Copy out every line of the data below, word for word and in the same order, without changing anything.
>>>>
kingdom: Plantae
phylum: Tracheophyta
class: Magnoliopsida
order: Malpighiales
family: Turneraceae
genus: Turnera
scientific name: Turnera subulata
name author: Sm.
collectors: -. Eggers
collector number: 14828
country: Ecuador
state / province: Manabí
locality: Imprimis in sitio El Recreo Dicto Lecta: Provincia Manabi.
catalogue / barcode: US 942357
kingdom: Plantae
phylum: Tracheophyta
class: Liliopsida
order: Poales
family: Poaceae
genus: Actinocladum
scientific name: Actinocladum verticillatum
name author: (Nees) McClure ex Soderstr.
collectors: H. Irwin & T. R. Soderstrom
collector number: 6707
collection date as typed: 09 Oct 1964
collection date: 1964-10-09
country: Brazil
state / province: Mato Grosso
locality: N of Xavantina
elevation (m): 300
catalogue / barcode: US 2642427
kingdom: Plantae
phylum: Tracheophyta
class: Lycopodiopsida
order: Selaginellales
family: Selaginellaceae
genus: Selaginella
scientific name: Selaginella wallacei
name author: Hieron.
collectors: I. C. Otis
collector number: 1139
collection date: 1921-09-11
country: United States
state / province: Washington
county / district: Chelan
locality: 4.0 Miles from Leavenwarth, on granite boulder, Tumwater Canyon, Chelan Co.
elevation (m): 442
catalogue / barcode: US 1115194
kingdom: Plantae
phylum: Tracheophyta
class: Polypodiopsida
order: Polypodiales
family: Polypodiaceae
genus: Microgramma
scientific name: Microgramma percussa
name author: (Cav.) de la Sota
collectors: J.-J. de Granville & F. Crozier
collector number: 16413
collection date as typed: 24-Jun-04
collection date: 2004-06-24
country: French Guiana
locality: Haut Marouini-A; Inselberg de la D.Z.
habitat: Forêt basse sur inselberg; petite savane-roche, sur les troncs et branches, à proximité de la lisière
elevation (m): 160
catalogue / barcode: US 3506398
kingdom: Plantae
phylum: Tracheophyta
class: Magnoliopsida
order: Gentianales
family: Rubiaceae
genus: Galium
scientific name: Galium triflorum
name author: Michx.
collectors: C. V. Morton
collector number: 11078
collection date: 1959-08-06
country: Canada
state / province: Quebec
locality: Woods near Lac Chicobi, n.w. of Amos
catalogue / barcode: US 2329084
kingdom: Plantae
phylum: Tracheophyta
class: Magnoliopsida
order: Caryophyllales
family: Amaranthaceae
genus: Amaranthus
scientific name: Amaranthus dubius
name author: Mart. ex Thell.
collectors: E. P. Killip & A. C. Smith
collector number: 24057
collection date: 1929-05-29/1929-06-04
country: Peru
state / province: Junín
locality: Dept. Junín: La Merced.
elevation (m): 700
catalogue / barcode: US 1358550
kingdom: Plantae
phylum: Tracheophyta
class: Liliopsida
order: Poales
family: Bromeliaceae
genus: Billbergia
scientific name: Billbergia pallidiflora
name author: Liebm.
<<<<
▶ Answer to this problem:
kingdom: Plantae
phylum: Tracheophyta
class: Magnoliopsida
order: Malpighiales
family: Turneraceae
genus: Turnera
scientific name: Turnera subulata
name author: Sm.
collectors: -. Eggers
collector number: 14828
country: Ecuador
state / province: Manabí
locality: Imprimis in sitio El Recreo Dicto Lecta: Provincia Manabi.
catalogue / barcode: US 942357
kingdom: Plantae
phylum: Tracheophyta
class: Liliopsida
order: Poales
family: Poaceae
genus: Actinocladum
scientific name: Actinocladum verticillatum
name author: (Nees) McClure ex Soderstr.
collectors: H. Irwin & T. R. Soderstrom
collector number: 6707
collection date as typed: 09 Oct 1964
collection date: 1964-10-09
country: Brazil
state / province: Mato Grosso
locality: N of Xavantina
elevation (m): 300
catalogue / barcode: US 2642427
kingdom: Plantae
phylum: Tracheophyta
class: Lycopodiopsida
order: Selaginellales
family: Selaginellaceae
genus: Selaginella
scientific name: Selaginella wallacei
name author: Hieron.
collectors: I. C. Otis
collector number: 1139
collection date: 1921-09-11
country: United States
state / province: Washington
county / district: Chelan
locality: 4.0 Miles from Leavenwarth, on granite boulder, Tumwater Canyon, Chelan Co.
elevation (m): 442
catalogue / barcode: US 1115194
kingdom: Plantae
phylum: Tracheophyta
class: Polypodiopsida
order: Polypodiales
family: Polypodiaceae
genus: Microgramma
scientific name: Microgramma percussa
name author: (Cav.) de la Sota
collectors: J.-J. de Granville & F. Crozier
collector number: 16413
collection date as typed: 24-Jun-04
collection date: 2004-06-24
country: French Guiana
locality: Haut Marouini-A; Inselberg de la D.Z.
habitat: Forêt basse sur inselberg; petite savane-roche, sur les troncs et branches, à proximité de la lisière
elevation (m): 160
catalogue / barcode: US 3506398
kingdom: Plantae
phylum: Tracheophyta
class: Magnoliopsida
order: Gentianales
family: Rubiaceae
genus: Galium
scientific name: Galium triflorum
name author: Michx.
collectors: C. V. Morton
collector number: 11078
collection date: 1959-08-06
country: Canada
state / province: Quebec
locality: Woods near Lac Chicobi, n.w. of Amos
catalogue / barcode: US 2329084
kingdom: Plantae
phylum: Tracheophyta
class: Magnoliopsida
order: Caryophyllales
family: Amaranthaceae
genus: Amaranthus
scientific name: Amaranthus dubius
name author: Mart. ex Thell.
collectors: E. P. Killip & A. C. Smith
collector number: 24057
collection date: 1929-05-29/1929-06-04
country: Peru
state / province: Junín
locality: Dept. Junín: La Merced.
elevation (m): 700
catalogue / barcode: US 1358550
kingdom: Plantae
phylum: Tracheophyta
class: Liliopsida
order: Poales
family: Bromeliaceae
genus: Billbergia
scientific name: Billbergia pallidiflora
name author: Liebm.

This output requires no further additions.